** Provided entries follows **

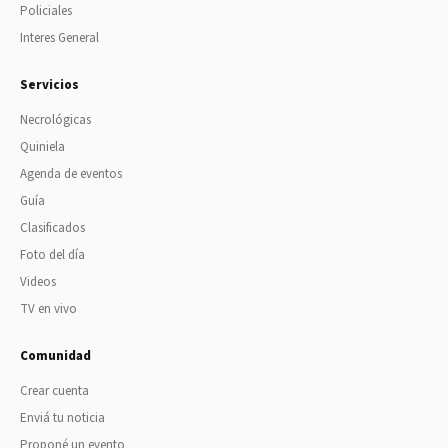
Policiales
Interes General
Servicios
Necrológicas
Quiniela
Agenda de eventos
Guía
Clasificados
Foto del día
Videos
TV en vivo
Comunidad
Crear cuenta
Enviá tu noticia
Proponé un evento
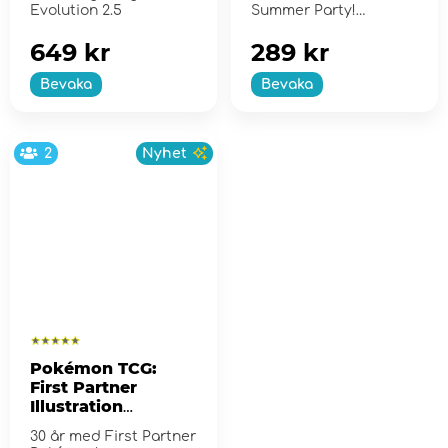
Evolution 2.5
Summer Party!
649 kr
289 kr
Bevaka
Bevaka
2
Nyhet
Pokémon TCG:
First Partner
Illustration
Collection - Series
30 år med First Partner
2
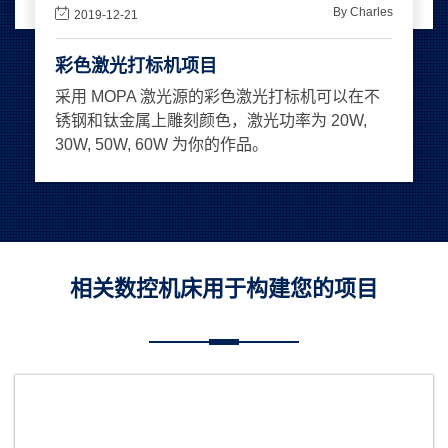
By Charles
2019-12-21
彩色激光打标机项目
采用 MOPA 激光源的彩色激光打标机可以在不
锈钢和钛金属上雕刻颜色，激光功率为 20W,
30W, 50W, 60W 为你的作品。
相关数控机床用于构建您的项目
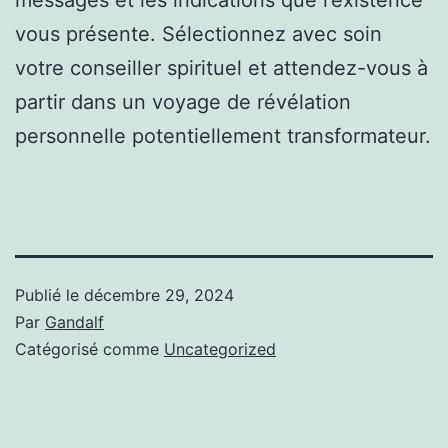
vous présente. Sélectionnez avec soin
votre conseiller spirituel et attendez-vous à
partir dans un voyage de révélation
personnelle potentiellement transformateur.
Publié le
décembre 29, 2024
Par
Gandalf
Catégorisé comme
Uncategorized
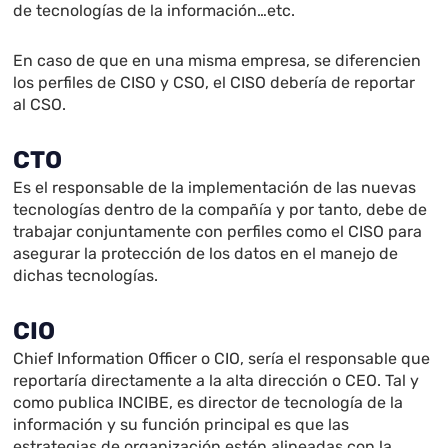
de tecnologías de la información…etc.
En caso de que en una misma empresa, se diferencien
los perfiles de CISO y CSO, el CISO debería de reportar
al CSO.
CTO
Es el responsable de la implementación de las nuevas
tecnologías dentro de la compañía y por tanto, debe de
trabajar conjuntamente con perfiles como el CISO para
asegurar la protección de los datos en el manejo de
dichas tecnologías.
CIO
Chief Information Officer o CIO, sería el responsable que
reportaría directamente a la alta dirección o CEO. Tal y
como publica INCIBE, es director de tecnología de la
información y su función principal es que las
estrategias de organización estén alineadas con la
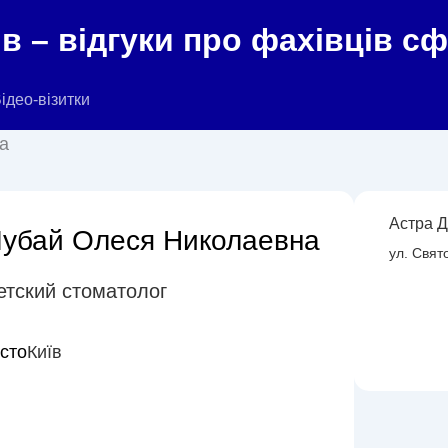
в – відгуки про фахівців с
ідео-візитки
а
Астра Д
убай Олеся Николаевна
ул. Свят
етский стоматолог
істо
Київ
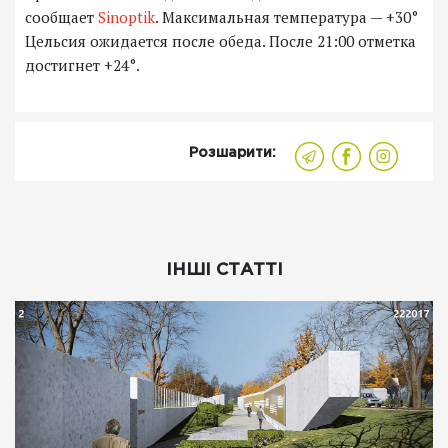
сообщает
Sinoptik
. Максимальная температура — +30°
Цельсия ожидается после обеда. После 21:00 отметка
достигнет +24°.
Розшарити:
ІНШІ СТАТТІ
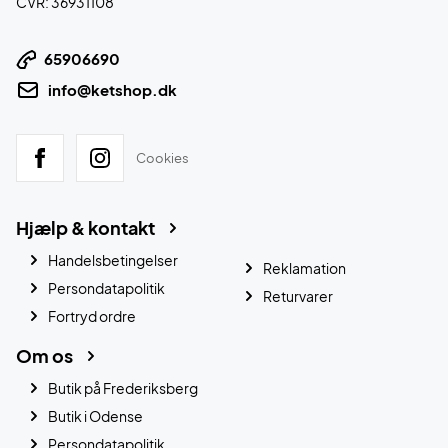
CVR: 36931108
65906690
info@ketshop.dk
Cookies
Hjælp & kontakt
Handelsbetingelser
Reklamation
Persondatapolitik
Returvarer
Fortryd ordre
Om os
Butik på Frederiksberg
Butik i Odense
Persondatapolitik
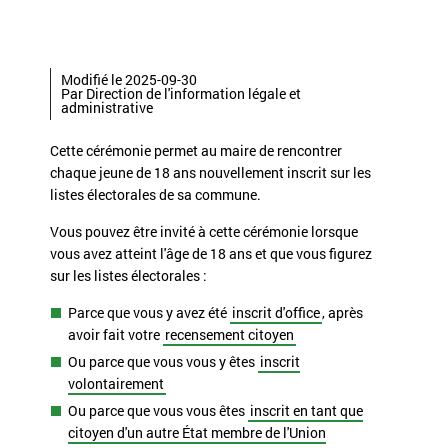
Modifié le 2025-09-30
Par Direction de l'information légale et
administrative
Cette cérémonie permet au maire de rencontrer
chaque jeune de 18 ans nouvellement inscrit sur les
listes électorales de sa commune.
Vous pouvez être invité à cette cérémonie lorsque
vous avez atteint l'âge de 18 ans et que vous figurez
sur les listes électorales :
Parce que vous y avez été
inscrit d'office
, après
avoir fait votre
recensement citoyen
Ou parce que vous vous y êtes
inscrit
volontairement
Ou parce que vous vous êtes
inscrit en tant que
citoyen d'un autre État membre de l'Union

** End of Provided entries **

Prompt ::
Reproduce all of the extracted text in the material line for line, without any changes, and omit the pictures.

Output for this task ::
Policiales
Interes General
Servicios
Necrológicas
Quiniela
Agenda de eventos
Guía
Clasificados
Foto del día
Videos
TV en vivo
Comunidad
Crear cuenta
Enviá tu noticia
Proponé un evento
Evolution 2.5
Summer Party!
649 kr
289 kr
Bevaka
Bevaka
2
Nyhet
Pokémon TCG:
First Partner
Illustration
Collection - Series
30 år med First Partner
2
By Charles
2019-12-21
彩色激光打标机项目
采用 MOPA 激光源的彩色激光打标机可以在不
锈钢和钛金属上雕刻颜色，激光功率为 20W,
30W, 50W, 60W 为你的作品。
相关数控机床用于构建您的项目
vous présente. Sélectionnez avec soin
votre conseiller spirituel et attendez-vous à
partir dans un voyage de révélation
personnelle potentiellement transformateur.
Publié le
décembre 29, 2024
Par
Gandalf
Catégorisé comme
Uncategorized
de tecnologías de la información…etc.
En caso de que en una misma empresa, se diferencien
los perfiles de CISO y CSO, el CISO debería de reportar
al CSO.
CTO
Es el responsable de la implementación de las nuevas
tecnologías dentro de la compañía y por tanto, debe de
trabajar conjuntamente con perfiles como el CISO para
asegurar la protección de los datos en el manejo de
dichas tecnologías.
CIO
Chief Information Officer o CIO, sería el responsable que
reportaría directamente a la alta dirección o CEO. Tal y
como publica INCIBE, es director de tecnología de la
información y su función principal es que las
estrategias de organización estén alineadas con la
в – відгуки про фахівців с
ідео-візитки
а
Астра Д
убай Олеся Николаевна
ул. Свят
етский стоматолог
істо
Київ
сообщает
Sinoptik
. Максимальная температура — +30°
Цельсия ожидается после обеда. После 21:00 отметка
достигнет +24°.
Розшарити:
ІНШІ СТАТТІ
CVR: 36931108
65906690
info@ketshop.dk
Cookies
Hjælp & kontakt
Handelsbetingelser
Reklamation
Persondatapolitik
Returvarer
Fortryd ordre
Om os
Butik på Frederiksberg
Butik i Odense
Persondatapolitik
Modifié le 2025-09-30
Par Direction de l'information légale et
administrative
Cette cérémonie permet au maire de rencontrer
chaque jeune de 18 ans nouvellement inscrit sur les
listes électorales de sa commune.
Vous pouvez être invité à cette cérémonie lorsque
vous avez atteint l'âge de 18 ans et que vous figurez
sur les listes électorales :
Parce que vous y avez été
inscrit d'office
, après
avoir fait votre
recensement citoyen
Ou parce que vous vous y êtes
inscrit
volontairement
Ou parce que vous vous êtes
inscrit en tant que
citoyen d'un autre État membre de l'Union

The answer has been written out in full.